Claims for fragrance free university campus in California

By Katie Bird

- Last updated on GMT

Related tags University Odor Aroma compound

Students at California State University are pushing for a fragrance
free policy, responding to growing concerns of multiple chemical
sensitivity.

A small group of students at California State University, Stanislaus, are calling for a fragrance free policy on campus, as they say that for some individuals overpowering perfumes can lead to headaches and nausea, making studying more difficult.

The situation is exacerbated by overcrowded class rooms with little or no ventilation, say the students.

The move follows the recent lawsuit brought against the city of Detroit by Susan McBride, aiming to secure a fragrance free work policy for the work place.

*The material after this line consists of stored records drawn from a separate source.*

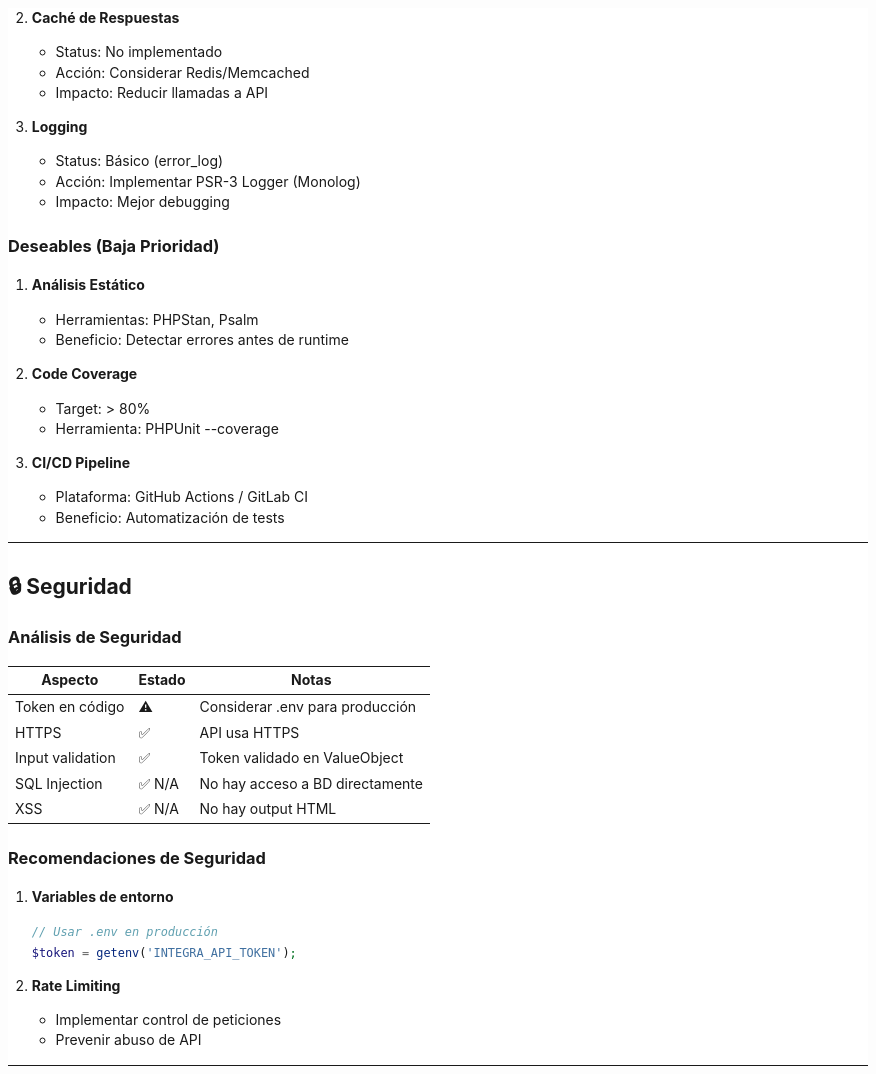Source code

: 2. **Caché de Respuestas**
   - Status: No implementado
   - Acción: Considerar Redis/Memcached
   - Impacto: Reducir llamadas a API

3. **Logging**
   - Status: Básico (error_log)
   - Acción: Implementar PSR-3 Logger (Monolog)
   - Impacto: Mejor debugging

### Deseables (Baja Prioridad)

1. **Análisis Estático**
   - Herramientas: PHPStan, Psalm
   - Beneficio: Detectar errores antes de runtime

2. **Code Coverage**
   - Target: > 80%
   - Herramienta: PHPUnit --coverage

3. **CI/CD Pipeline**
   - Plataforma: GitHub Actions / GitLab CI
   - Beneficio: Automatización de tests

---

## 🔒 Seguridad

### Análisis de Seguridad

| Aspecto | Estado | Notas |
|---------|--------|-------|
| Token en código | ⚠️ | Considerar .env para producción |
| HTTPS | ✅ | API usa HTTPS |
| Input validation | ✅ | Token validado en ValueObject |
| SQL Injection | ✅ N/A | No hay acceso a BD directamente |
| XSS | ✅ N/A | No hay output HTML |

### Recomendaciones de Seguridad

1. **Variables de entorno**
   ```php
   // Usar .env en producción
   $token = getenv('INTEGRA_API_TOKEN');
   ```

2. **Rate Limiting**
   - Implementar control de peticiones
   - Prevenir abuso de API

---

A certain number of educational institutions have instigated fragrance free policies, including Cecil College in Maryland and Portland State University, that ask employees and students to respect and support a healthy indoor air environment.

Although the number of individual institutions going fragrance free, or interested in going fragrance free remains very small, it is obvious that there is increasing recognition of multiple chemical sensitivity (MCS) and the general discomfort experienced by some on contact with strong scents.

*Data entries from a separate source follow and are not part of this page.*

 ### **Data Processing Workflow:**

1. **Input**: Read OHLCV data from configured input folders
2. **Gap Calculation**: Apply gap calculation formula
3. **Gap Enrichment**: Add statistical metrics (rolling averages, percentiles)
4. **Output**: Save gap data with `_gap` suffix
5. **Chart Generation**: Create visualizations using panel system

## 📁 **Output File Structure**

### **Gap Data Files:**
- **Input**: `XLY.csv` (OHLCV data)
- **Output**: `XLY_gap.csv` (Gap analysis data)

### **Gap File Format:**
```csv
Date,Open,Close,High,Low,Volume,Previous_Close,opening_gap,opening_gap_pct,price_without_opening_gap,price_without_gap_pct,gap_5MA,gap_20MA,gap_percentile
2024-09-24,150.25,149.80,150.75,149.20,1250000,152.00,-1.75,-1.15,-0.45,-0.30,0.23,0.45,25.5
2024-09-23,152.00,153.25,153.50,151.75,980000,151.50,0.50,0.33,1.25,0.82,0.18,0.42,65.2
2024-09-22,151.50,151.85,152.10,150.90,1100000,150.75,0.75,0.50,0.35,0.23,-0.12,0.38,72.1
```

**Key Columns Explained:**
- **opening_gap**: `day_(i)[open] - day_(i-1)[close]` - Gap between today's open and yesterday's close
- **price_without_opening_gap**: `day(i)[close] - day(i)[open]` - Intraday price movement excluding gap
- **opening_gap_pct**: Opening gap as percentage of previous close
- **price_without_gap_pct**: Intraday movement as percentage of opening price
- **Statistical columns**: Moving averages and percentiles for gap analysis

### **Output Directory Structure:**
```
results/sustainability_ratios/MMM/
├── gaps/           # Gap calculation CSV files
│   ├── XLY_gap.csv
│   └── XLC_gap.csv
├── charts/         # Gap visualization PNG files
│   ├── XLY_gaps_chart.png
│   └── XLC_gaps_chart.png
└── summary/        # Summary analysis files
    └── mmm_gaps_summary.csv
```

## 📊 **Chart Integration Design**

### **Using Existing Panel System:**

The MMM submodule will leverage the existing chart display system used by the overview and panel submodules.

MCS is described as the severe allergic-type reactions that some individuals suffer when in contact with a wide variety of chemical substances including many of those found in deodorants, fragrances, hair sprays and similar personal care products.

Reactions can include headaches, skin rashes, muscoskeletal pains, burning sensations and severe fatigue, with some individuals having trouble with coordination and lengthy concentration.

However, the mechanism behind MCS is not known leading many, including much of the medical profession, to refer to it as a psychosomatic illness with little or no treatment offered to sufferers.

In addition, MCS is not a classic allergy - the body is not acquiring a sensitivity to a specific excitant, instead similar symptoms are being reported as a result of exposure to many and varied excitants - meaning that a fragrance free policy may not be the most effective mode of action.

Lindsey McManus, from Allergy UK, explained that the chemicals that could lead to an adverse reaction are almost infinite stating that 'sufferers may not even be able to tolerate the soap products used to wash an individual's clothes' so asking for a work environment free of all possible provoking stimulants could be 'unrealistic' .

The move comes at a time when consumer concern over chemicals in personal care products is high, adding to the popularity of natural and organic products in the market place, however whether or not concern over fragrances will impact market sales remains to be seen.